Ambient air pollution exposure during pregnancy has been associated with altered placental mitochondrial function in humans (Janssen et al. 2012), which in turn has been proposed to be associated with the susceptibility to adiposity (Bhopal and Rafnsson 2009). In particular, mitochondrial efficiency has been suggested to contribute to the factors that could explain why South Asian populations are more prone to store fat in deep visceral adipose tissue depots compared with white populations (Bhopal and Rafnsson 2009).

Strengths and limitations. A main strength of the study is the use of a fine-scale exposure assessment based on temporal adjustment of LUR in a multi-ethnic cohort with information on a range of potential confounders and additional measures of newborn size.

This exposure assessment approach relies on the assumption that the spatial distribution of pollutants within the cities and their determinants remain constant over the study period, which has been confirmed before by comparing two models developed in the same city, using the same methodology at 10 years apart (Eeftens et al. 2011).

We cannot rule out the potential exposure misclassification that may have arisen from the lack of assessment of nonresidential exposures, from the lack of assessment of residential mobility during pregnancy, and from assumptions needed for the temporal adjustment of the LUR models. As a surrogate for nonresidential exposure, we used data on working status (15% missing) (see Supplemental Material Table S7). However, the results from this analysis should be interpreted with caution because of the large proportion of missing values in this covariate and because in our study population the employed mothers were predominantly white British; furthermore, we cannot exclude exposure misclassification because employed status can be associated with other factors such as maternal or familial diseases and poverty. In our study population, 6% of women had changed residence during pregnancy, and excluding them from the analyses did not substantially change the results (see Supplemental Material, Tables S6).

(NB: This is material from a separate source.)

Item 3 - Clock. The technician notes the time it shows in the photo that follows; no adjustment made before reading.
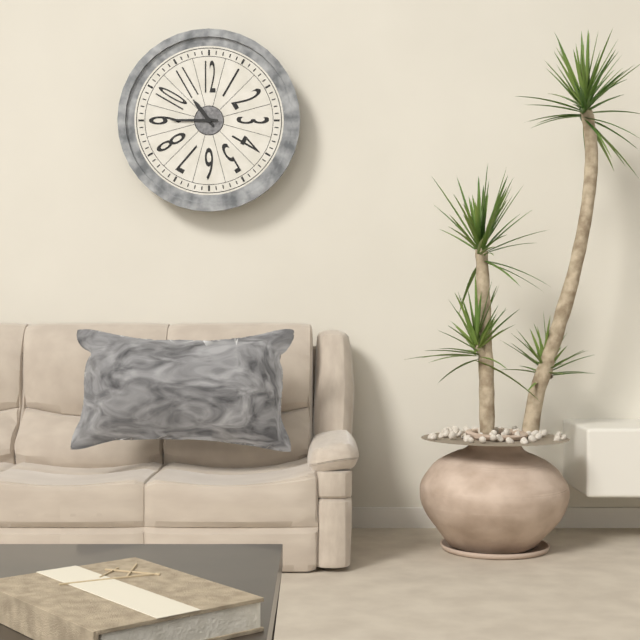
10:45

The differences in effect estimates by ethnicity are complex and could be further related to differences in air pollution composition or housing quality or differences in other risk factors for the outcomes studied such as socioeconomic disadvantages, younger age, poor nutritional status, poor prenatal health care, co-exposure to other pollutants, stress, and instability in residential settings (O’Neill et al. 2003). However, we did adjust for socioeconomic position of the mother, combining data on maternal education and house tenure. We did not account for maternal diet in our analyses. In a subsample of our cohort, a higher amount of fresh fruit and sugar-sweetened beverages was found in the homes of Pakistani origin participants compared with white British (Bryant et al. 2015), but this might reflect the differences between the two ethnic groups in family size and other differences in terms of other dietary patterns, maternal health, maternal occupation, and time–activity patterns, which are still to be assessed in future studies.

Conclusion

Our findings from a large multi-ethnic British birth cohort suggest that in utero exposure to PM may influence the size of newborns in a differential manner between white British and Pakistani-origin babies. The associations between ambient airborne PM and skinfold measures in newborns deserve further study and require replication in different settings and confirmation that associations persist as the cohort increases in age.

Further assessment of airborne toxicants such as polycyclic aromatic hydrocarbons and the elemental composition of PM, as well as genetic and lifestyle (e.g., diet) factors could help further our understanding of mechanisms that may explain the differences in associations between birth size and adiposity between ethnic groups observed in our study.